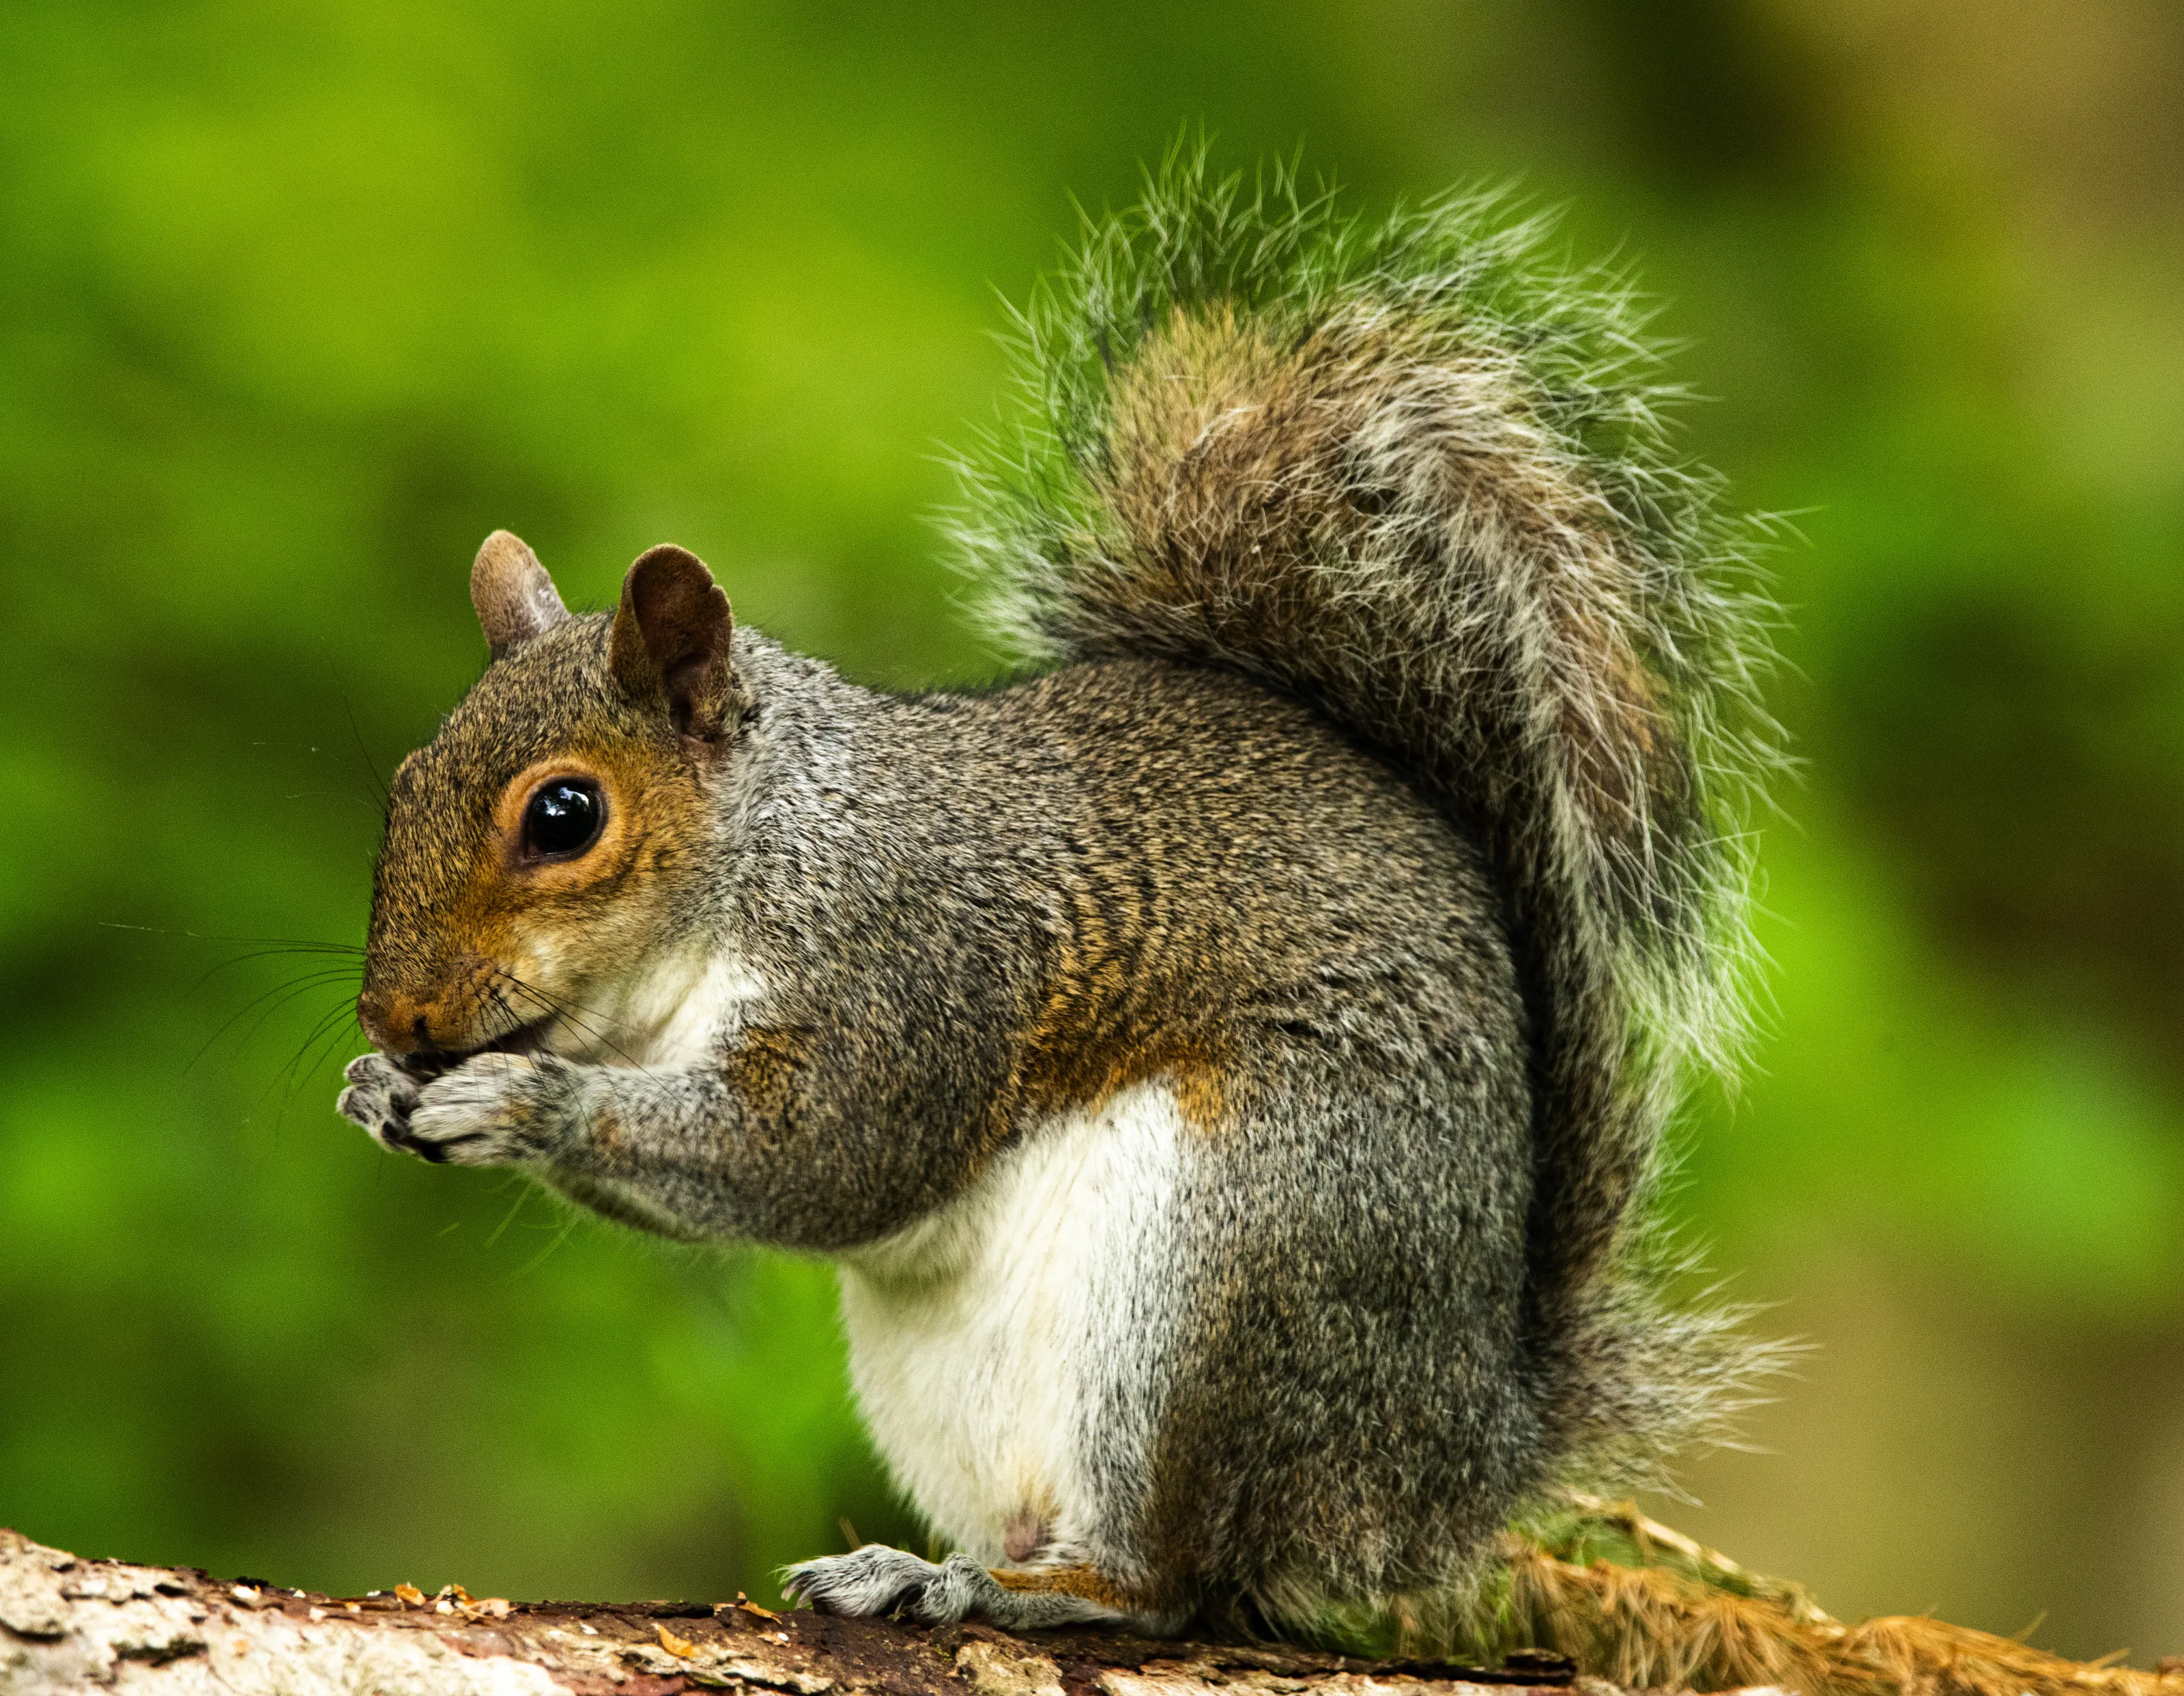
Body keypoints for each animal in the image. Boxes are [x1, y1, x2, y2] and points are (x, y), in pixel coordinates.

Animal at [336, 160, 1774, 1644]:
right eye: (403, 783)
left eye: (564, 817)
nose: (396, 1017)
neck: (757, 865)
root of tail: (1451, 1455)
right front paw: (378, 1092)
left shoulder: (914, 961)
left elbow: (823, 1154)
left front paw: (523, 1103)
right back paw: (931, 1565)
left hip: (1226, 1258)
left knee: (1173, 1583)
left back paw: (1023, 1586)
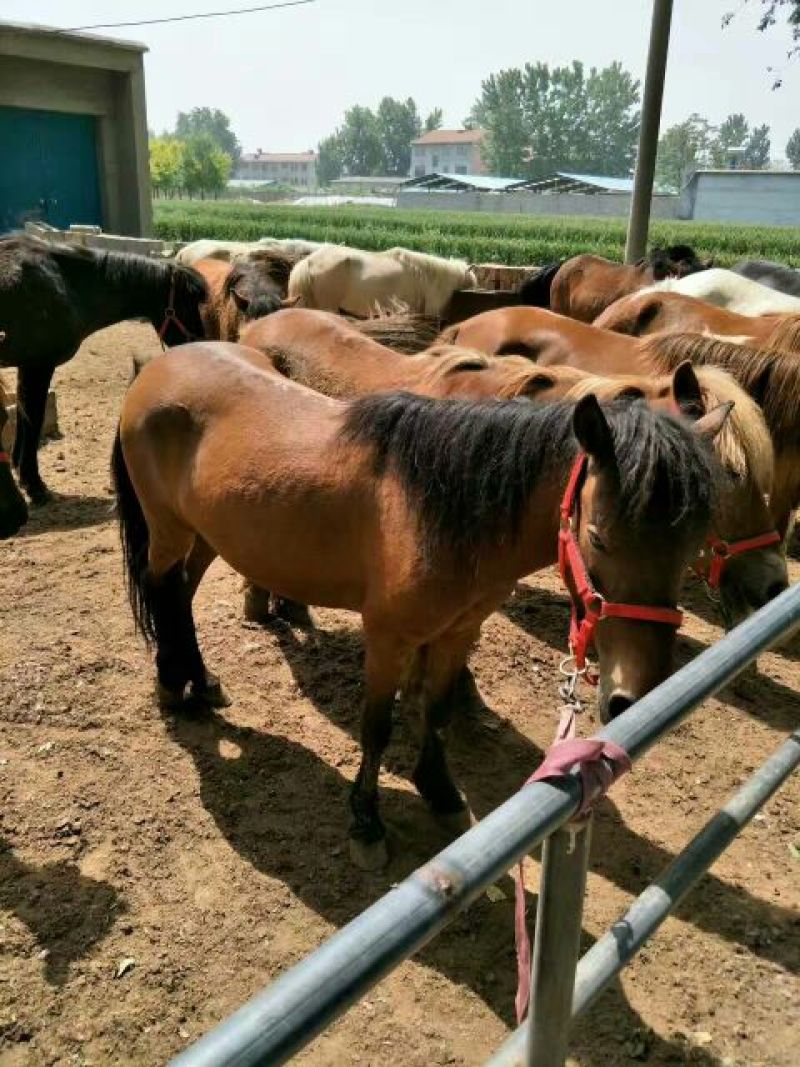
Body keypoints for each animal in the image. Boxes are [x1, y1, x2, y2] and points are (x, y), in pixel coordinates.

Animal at [0, 236, 207, 503]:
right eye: (187, 302)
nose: (200, 343)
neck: (66, 282)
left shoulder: (28, 366)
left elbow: (24, 417)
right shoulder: (38, 365)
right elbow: (33, 419)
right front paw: (34, 485)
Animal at [113, 341, 724, 867]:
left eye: (694, 543)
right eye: (598, 537)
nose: (633, 696)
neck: (449, 507)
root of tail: (157, 366)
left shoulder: (458, 631)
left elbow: (437, 711)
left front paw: (441, 793)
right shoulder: (389, 637)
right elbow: (376, 727)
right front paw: (366, 823)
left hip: (209, 533)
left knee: (181, 597)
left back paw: (199, 681)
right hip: (168, 529)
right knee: (164, 592)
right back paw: (172, 686)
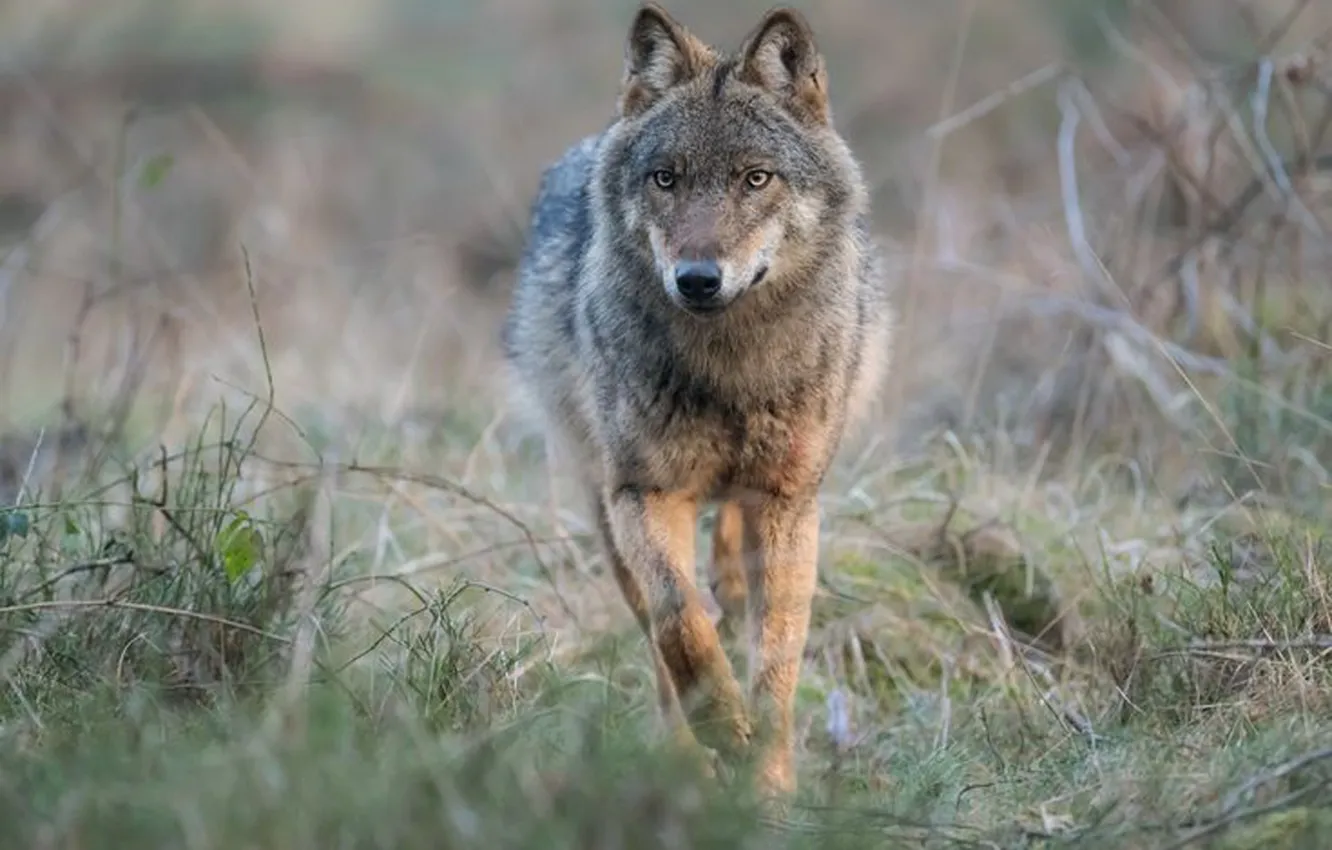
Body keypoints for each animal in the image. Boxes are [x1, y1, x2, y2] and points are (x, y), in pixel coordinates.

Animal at [501, 2, 893, 800]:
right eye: (665, 179)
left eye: (755, 178)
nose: (698, 279)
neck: (730, 372)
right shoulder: (641, 494)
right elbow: (678, 621)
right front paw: (721, 729)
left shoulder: (792, 501)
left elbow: (777, 661)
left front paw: (770, 788)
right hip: (601, 502)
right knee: (658, 638)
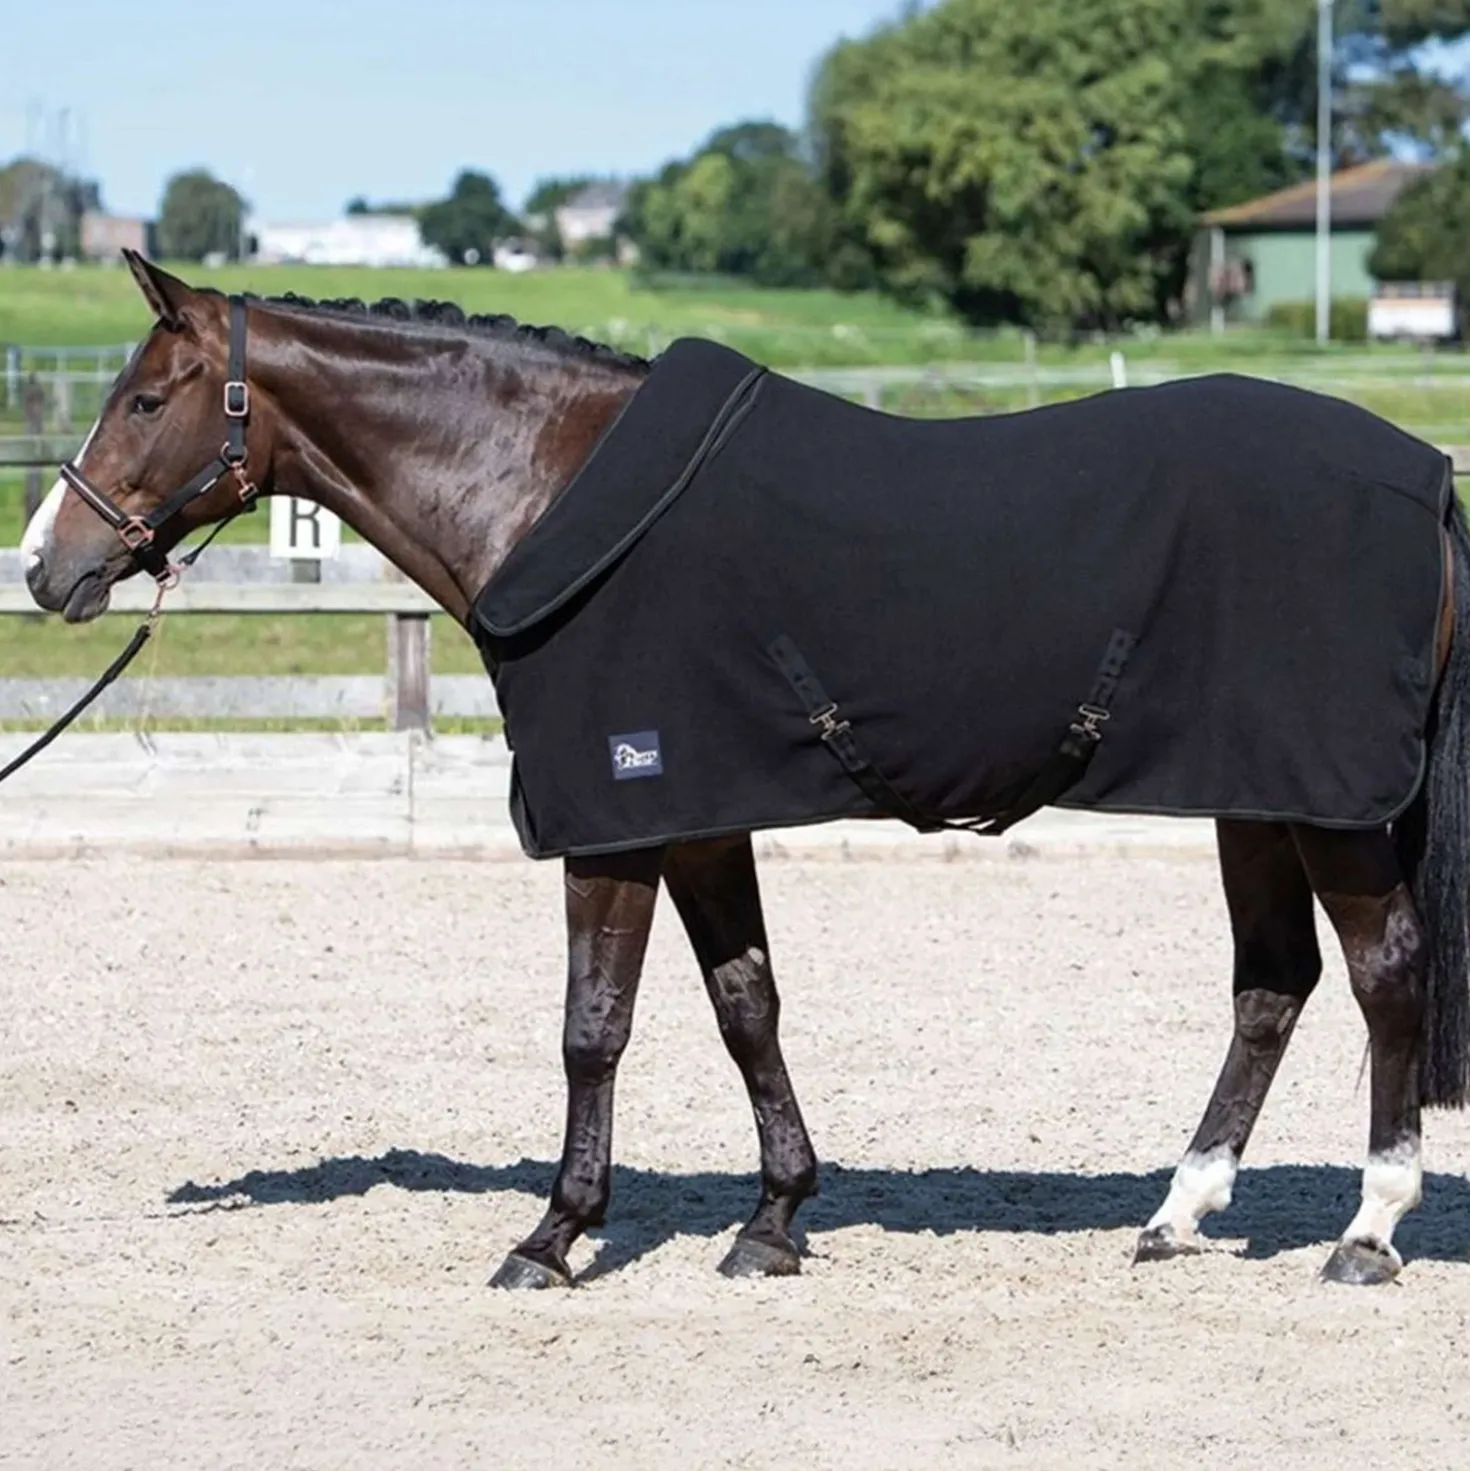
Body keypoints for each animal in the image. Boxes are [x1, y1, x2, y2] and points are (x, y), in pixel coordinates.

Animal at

[EXERCISE GOAL]
Leaving the pictures out, transcribe the entries above exactly as written.

[WRITTEN SOLUTION]
Body keypoints for each animal in the image. Boxes are [x1, y1, x2, y2] and points are (x, y), in pixel coordinates.

Animal at [336, 160, 1774, 1644]:
right eye: (403, 783)
left eye: (564, 817)
nose: (396, 1017)
neck: (757, 865)
root of tail: (1451, 1455)
right front paw: (378, 1092)
left shoulder: (914, 961)
left elbow: (823, 1154)
left front paw: (523, 1103)
right back paw: (931, 1565)
left hip: (1226, 1258)
left knee: (1173, 1583)
left back paw: (1023, 1586)
Body keypoints for each animal in the image. Boxes are [x1, y1, x2, y2] and points are (x, y), in pixel coordinates.

Animal at [0, 236, 207, 503]:
right eye: (187, 302)
nose: (200, 343)
neck: (66, 282)
left shoulder: (28, 366)
left elbow: (24, 417)
right shoulder: (38, 365)
right elbow: (33, 419)
right front paw: (34, 485)
Animal at [113, 341, 724, 867]:
left eye: (694, 543)
right eye: (598, 537)
nose: (633, 696)
neck: (449, 507)
root of tail: (157, 366)
left shoulder: (458, 631)
left elbow: (437, 711)
left front paw: (441, 793)
right shoulder: (389, 637)
right elbow: (376, 727)
right front paw: (366, 823)
left hip: (209, 533)
left knee: (181, 597)
left back paw: (199, 681)
right hip: (168, 529)
right knee: (164, 592)
right back paw: (172, 686)
Body keypoints for each animal in the image. Boxes are [x1, y1, x2, y2] and points are (x, y), in pixel coordinates.

Animal at [501, 2, 893, 800]:
right eye: (665, 179)
left eye: (755, 178)
nose: (698, 279)
neck: (730, 372)
right shoulder: (641, 494)
right elbow: (678, 621)
right front paw: (721, 729)
left shoulder: (792, 501)
left elbow: (777, 661)
left front paw: (770, 788)
right hip: (601, 502)
right knee: (658, 638)
Body keypoints for each animal in the image. Boxes are [x1, y1, x2, y2] and points are (x, y), in pixel coordinates.

Animal at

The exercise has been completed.